In this work we define two processes for obtaining contractions and expansions of 2-Cayley digraphs. These definitions are well suited from the metrical point of view. In particular, a contraction of an optimal diameter digraph has also optimal diameter. This is not true for expansions. Tight expansions from tight digraphs are characterized. Tight 2-Cayley digraphs having infinite tight expansions are also analized.

Joint work with A. Miralles and M. Zaragozá.

 

 


Thursday October 16, 2014, 12h
C3-Room 005, Campus Nord, UPC

Miquel Àngel Fiol, UPC Barcelona
Distance-regular graphs where the distance-d graph has fewer distinct eigenvalues

Let the Kneser graph K of a distance-regular graph Γ be the graph on the same vertex set as Γ, where two vertices are adjacent when they have maximal distance in Γ. We study the situation where the Bose-Mesner algebra of Γ is not generated by the adjacency matrix of K. In particular, we obtain strong results in the so-called 'half-antipodal' case.

(joint work with A.E. Brouwer)

 

 

 

Thursday October 9, 2014, 12h

C3-Room 005, Campus Nord, UPC

Felix Lazebnik, University of Delaware
On Graphs Defined by Some Systems of Equations

In this talk I will present a simple method for constructing infinite families of graphs defined by a class of systems of equations over commutative rings. The graphs in all such families possess some general properties including regularity or bi-regularity, existence of special vertex colorings, and existence of covering maps between every two members of the same family (hence, embedded spectra). Another general property is that nearly every graph constructed in this manner edge-decomposes either the complete, or complete bipartite, graph which it spans.

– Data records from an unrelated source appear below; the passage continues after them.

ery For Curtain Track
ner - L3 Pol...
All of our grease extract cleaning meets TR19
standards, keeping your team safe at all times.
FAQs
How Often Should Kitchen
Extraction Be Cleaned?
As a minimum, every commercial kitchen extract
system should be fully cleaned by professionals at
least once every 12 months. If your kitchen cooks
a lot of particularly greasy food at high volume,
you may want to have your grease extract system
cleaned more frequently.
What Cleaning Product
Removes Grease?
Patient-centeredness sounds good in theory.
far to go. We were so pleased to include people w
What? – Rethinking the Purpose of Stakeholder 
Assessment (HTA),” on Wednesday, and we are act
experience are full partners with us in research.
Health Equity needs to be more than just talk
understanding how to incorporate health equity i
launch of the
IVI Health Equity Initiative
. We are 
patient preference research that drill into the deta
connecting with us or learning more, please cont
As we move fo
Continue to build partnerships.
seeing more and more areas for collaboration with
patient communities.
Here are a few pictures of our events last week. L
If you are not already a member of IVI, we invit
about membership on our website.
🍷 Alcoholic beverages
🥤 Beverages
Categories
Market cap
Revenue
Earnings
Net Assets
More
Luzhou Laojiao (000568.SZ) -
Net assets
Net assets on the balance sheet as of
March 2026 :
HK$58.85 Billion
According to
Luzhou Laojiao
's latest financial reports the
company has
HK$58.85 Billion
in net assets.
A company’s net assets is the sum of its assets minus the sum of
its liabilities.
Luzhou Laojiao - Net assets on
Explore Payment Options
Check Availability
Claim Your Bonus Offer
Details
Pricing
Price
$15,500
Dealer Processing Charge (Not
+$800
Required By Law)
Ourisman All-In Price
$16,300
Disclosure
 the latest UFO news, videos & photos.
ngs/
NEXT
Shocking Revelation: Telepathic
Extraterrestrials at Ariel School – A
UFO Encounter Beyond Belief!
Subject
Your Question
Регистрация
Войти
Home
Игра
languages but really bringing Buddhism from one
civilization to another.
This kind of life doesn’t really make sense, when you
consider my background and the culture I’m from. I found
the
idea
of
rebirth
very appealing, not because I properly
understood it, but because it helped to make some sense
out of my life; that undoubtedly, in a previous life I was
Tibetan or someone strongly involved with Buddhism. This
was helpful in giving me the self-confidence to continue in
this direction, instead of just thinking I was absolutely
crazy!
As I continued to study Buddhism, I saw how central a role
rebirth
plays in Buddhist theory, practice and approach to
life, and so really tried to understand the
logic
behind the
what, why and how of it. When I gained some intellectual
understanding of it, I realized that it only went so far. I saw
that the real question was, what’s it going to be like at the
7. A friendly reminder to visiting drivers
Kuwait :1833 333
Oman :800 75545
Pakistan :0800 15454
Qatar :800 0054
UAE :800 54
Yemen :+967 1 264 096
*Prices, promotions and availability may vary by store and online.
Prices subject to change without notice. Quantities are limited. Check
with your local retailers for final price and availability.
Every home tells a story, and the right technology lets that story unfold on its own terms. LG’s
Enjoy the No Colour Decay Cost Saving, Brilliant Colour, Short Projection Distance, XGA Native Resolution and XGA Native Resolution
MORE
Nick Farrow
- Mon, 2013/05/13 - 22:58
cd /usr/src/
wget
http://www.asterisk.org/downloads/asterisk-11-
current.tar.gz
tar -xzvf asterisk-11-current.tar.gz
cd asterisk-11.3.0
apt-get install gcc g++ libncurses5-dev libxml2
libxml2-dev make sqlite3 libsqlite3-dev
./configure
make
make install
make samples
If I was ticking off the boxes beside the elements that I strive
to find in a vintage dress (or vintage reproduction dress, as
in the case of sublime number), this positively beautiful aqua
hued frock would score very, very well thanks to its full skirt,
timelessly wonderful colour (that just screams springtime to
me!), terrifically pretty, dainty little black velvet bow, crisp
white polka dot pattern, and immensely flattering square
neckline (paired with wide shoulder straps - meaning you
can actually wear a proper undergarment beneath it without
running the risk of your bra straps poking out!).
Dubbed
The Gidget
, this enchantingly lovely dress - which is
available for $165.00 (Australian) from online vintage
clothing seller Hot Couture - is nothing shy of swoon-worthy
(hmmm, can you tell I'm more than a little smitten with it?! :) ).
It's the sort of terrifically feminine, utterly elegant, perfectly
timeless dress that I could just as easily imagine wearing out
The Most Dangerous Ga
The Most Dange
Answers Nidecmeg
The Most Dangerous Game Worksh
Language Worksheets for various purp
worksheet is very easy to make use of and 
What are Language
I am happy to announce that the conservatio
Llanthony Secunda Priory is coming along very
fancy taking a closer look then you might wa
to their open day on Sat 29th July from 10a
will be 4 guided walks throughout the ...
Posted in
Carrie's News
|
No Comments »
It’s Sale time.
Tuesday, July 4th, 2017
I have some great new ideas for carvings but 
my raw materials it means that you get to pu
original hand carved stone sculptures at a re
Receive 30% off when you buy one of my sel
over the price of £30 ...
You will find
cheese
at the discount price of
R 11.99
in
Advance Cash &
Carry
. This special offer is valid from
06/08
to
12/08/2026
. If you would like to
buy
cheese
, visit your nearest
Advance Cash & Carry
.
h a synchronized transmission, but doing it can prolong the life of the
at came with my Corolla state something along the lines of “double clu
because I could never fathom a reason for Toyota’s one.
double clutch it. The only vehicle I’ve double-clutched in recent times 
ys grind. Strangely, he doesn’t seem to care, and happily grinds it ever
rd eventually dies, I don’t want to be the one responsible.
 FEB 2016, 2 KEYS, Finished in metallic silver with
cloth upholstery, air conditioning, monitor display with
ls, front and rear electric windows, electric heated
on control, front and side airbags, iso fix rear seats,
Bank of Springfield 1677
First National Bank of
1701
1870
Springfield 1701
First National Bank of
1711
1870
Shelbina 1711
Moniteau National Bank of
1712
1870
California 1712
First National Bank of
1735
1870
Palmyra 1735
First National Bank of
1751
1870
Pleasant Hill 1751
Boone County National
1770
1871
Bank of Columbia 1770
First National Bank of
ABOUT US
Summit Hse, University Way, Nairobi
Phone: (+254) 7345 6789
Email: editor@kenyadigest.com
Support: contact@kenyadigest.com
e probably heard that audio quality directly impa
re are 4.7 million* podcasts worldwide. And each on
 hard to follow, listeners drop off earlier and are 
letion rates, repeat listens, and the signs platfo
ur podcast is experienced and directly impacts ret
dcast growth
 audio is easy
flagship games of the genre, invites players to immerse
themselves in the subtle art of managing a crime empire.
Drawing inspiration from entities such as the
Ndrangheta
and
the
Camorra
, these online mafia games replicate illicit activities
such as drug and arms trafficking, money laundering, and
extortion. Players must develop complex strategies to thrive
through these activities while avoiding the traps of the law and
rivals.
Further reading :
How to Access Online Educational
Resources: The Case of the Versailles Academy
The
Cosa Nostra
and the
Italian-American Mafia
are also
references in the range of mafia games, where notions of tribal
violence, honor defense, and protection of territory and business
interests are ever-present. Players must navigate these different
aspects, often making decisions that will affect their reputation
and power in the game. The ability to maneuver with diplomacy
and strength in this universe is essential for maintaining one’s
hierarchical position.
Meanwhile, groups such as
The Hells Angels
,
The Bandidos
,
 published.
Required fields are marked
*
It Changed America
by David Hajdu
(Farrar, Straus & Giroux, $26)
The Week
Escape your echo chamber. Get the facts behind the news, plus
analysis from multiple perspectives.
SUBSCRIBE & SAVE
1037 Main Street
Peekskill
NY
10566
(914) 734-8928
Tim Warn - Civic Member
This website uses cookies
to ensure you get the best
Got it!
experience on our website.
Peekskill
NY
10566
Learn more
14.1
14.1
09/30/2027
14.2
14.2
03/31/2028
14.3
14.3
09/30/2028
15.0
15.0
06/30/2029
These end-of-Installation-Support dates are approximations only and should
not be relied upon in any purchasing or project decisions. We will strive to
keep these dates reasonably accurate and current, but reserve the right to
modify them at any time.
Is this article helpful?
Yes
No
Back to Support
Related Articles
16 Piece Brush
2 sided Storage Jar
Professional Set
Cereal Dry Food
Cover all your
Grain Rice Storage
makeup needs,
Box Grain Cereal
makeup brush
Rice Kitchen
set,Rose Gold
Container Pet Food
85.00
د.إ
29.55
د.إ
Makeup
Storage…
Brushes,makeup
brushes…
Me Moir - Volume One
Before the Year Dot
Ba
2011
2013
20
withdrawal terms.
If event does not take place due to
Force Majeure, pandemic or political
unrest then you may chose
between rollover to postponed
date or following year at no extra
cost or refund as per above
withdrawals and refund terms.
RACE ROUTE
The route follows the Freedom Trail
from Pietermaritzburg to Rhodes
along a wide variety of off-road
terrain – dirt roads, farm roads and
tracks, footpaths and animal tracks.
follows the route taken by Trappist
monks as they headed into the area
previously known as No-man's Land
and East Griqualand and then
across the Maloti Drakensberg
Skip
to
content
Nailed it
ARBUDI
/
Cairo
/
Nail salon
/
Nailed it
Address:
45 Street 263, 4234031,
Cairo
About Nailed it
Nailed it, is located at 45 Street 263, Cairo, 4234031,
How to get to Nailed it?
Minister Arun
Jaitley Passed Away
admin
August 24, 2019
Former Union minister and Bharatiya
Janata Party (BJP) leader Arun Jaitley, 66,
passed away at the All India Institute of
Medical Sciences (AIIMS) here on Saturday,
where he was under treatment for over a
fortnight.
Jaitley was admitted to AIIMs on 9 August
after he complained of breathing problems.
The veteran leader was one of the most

In many instances, specializations of these constructions have proved useful in various graph theory problems, but especially in many extremal problems which deal with cycles in graphs. I will explain motivations for these constructions, survey both old and new related results, applications, and state open questions.

 

 

 

Thursday October 2, 2014, 12h
C3-Room 005, Campus Nord, UPC


José Aliste-Prieto, Universidad Andrés Bello, Santiago de Chile

Recognizing caterpillars by U-polynomials

En este trabajo con J. Zamora, estudiamos como reconocer grafos tipo orugas a partir de los U-polinomios. Usando su estructura lineal, relacionamos una versión restringida del U-polinomio con una función de Schur naturalmente asociada con composiciones de enteros. Luego usamos la clasificación de equivalencias de dichas funciones de Schur para mostrar que dos orugas tendrán el mismo U-polinomio si y solo si son isomorfas.